Your task
A word-for-word repetition of the records beneath this task is the expected answer.

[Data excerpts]
==================================================
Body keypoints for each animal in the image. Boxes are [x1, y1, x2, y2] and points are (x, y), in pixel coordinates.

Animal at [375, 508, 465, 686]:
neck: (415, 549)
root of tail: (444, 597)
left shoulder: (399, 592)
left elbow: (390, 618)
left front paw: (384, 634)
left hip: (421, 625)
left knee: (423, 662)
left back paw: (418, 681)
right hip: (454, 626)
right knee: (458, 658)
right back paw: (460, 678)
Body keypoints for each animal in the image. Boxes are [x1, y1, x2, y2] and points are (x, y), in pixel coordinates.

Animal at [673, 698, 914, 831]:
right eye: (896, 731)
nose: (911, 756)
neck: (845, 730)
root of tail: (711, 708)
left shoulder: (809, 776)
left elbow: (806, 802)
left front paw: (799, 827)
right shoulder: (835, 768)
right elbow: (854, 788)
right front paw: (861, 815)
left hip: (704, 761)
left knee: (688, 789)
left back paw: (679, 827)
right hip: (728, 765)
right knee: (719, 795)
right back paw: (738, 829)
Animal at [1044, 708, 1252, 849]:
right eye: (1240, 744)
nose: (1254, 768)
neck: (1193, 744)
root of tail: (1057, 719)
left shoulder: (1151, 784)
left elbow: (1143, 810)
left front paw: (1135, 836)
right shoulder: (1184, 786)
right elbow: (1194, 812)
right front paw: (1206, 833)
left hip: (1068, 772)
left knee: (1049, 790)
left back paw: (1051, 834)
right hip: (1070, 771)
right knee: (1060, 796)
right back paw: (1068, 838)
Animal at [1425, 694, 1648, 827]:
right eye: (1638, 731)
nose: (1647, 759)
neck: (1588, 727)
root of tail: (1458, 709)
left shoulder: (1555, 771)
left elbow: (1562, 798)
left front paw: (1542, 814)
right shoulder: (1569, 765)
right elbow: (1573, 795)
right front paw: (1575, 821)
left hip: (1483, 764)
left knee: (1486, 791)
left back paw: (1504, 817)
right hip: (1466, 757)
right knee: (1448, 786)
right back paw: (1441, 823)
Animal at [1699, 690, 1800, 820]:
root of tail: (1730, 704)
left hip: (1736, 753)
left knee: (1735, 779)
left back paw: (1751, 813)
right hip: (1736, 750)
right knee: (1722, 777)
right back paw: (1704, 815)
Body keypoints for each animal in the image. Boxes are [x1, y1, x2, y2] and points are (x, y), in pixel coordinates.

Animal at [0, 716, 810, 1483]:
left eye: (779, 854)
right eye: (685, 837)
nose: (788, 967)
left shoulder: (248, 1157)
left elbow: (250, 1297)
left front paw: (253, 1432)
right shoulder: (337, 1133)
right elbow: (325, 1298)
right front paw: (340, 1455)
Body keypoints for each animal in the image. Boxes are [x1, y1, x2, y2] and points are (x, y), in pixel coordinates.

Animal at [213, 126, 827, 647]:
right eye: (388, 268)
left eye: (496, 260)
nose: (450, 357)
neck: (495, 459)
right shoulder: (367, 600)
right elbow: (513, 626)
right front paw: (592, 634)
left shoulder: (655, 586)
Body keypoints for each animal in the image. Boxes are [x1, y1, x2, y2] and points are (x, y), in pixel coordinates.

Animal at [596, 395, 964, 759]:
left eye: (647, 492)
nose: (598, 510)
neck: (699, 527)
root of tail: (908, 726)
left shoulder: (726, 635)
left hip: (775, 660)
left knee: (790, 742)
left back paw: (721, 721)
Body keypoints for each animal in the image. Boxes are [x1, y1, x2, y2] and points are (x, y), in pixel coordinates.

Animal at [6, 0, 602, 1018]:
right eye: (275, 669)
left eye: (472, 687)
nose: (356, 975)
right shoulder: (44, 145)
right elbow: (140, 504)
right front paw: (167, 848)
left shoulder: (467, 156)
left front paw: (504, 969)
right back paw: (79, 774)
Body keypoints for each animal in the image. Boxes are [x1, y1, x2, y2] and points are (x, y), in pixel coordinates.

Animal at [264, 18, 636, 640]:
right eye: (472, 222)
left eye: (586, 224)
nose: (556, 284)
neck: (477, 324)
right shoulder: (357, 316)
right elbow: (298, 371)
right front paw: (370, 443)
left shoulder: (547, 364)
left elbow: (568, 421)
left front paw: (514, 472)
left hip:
==================================================
Response to the task
Body keypoints for each animal in the image. Boxes are [x1, y1, x2, y2] and points are (x, y), in pixel coordinates.

Animal at [375, 508, 465, 686]:
neck: (415, 549)
root of tail: (444, 597)
left shoulder: (399, 592)
left elbow: (390, 618)
left front paw: (384, 634)
left hip: (421, 625)
left knee: (423, 662)
left back paw: (418, 681)
right hip: (454, 626)
right knee: (458, 658)
right back paw: (460, 678)
Body keypoints for each animal in the image. Boxes are [x1, y1, x2, y2] and points are (x, y), in pixel coordinates.

Animal at [673, 698, 914, 831]:
right eye: (896, 731)
nose: (911, 756)
neck: (845, 730)
root of tail: (711, 708)
left shoulder: (809, 776)
left elbow: (806, 802)
left front paw: (799, 827)
right shoulder: (835, 768)
right elbow: (854, 788)
right front paw: (861, 815)
left hip: (704, 761)
left knee: (688, 789)
left back paw: (679, 827)
right hip: (728, 765)
right knee: (719, 795)
right back paw: (738, 829)
Animal at [1044, 708, 1252, 849]:
right eye: (1240, 744)
nose: (1254, 768)
neck: (1193, 744)
root of tail: (1057, 719)
left shoulder: (1151, 784)
left elbow: (1143, 810)
left front paw: (1135, 836)
right shoulder: (1184, 786)
right elbow: (1194, 812)
right front paw: (1206, 833)
left hip: (1068, 772)
left knee: (1049, 790)
left back paw: (1051, 834)
right hip: (1070, 771)
right knee: (1060, 796)
right back paw: (1068, 838)
Animal at [1425, 694, 1648, 827]:
right eye: (1638, 731)
nose: (1647, 759)
neck: (1588, 727)
root of tail: (1458, 709)
left shoulder: (1555, 771)
left elbow: (1562, 798)
left front paw: (1542, 814)
right shoulder: (1569, 765)
right elbow: (1573, 795)
right front paw: (1575, 821)
left hip: (1483, 764)
left knee: (1486, 791)
left back paw: (1504, 817)
right hip: (1466, 757)
right knee: (1448, 786)
right back paw: (1441, 823)
Animal at [1699, 690, 1800, 820]:
root of tail: (1730, 704)
left hip: (1736, 753)
left knee: (1735, 779)
left back paw: (1751, 813)
right hip: (1736, 750)
right knee: (1722, 777)
right back paw: (1704, 815)
Body keypoints for each animal in the image. Boxes are [x1, y1, x2, y2] and points are (x, y), in pixel coordinates.

Animal at [0, 716, 810, 1483]:
left eye: (779, 854)
right eye: (685, 837)
nose: (788, 967)
left shoulder: (248, 1157)
left elbow: (250, 1297)
left front paw: (253, 1432)
right shoulder: (337, 1133)
right elbow: (325, 1298)
right front paw: (340, 1455)
Body keypoints for each animal in the image. Boxes are [x1, y1, x2, y2] and points are (x, y), in pixel coordinates.

Animal at [213, 126, 827, 647]:
right eye: (388, 268)
left eye: (496, 260)
nose: (450, 357)
neck: (495, 459)
right shoulder: (367, 600)
right elbow: (513, 626)
right front paw: (592, 634)
left shoulder: (655, 586)
Body keypoints for each animal in the image. Boxes are [x1, y1, x2, y2] and points are (x, y), in pixel coordinates.

Animal at [596, 395, 964, 759]:
left eye: (647, 492)
nose: (598, 510)
neck: (699, 527)
root of tail: (908, 726)
left shoulder: (726, 635)
left hip: (775, 660)
left knee: (790, 742)
left back paw: (721, 721)
Body keypoints for each animal in the image. Boxes are [x1, y1, x2, y2] and points are (x, y), in pixel coordinates.

Animal at [6, 0, 602, 1018]:
right eye: (275, 669)
left eye: (472, 687)
nose: (356, 975)
right shoulder: (44, 145)
right elbow: (140, 504)
right front paw: (167, 848)
left shoulder: (467, 156)
left front paw: (504, 969)
right back paw: (79, 774)
Body keypoints for each animal in the image. Boxes are [x1, y1, x2, y2] and points are (x, y), in pixel coordinates.

Animal at [264, 18, 636, 640]:
right eye: (472, 222)
left eye: (586, 224)
nose: (556, 284)
neck: (477, 324)
right shoulder: (357, 316)
right elbow: (298, 371)
right front paw: (370, 443)
left shoulder: (547, 364)
left elbow: (568, 421)
left front paw: (514, 472)
left hip:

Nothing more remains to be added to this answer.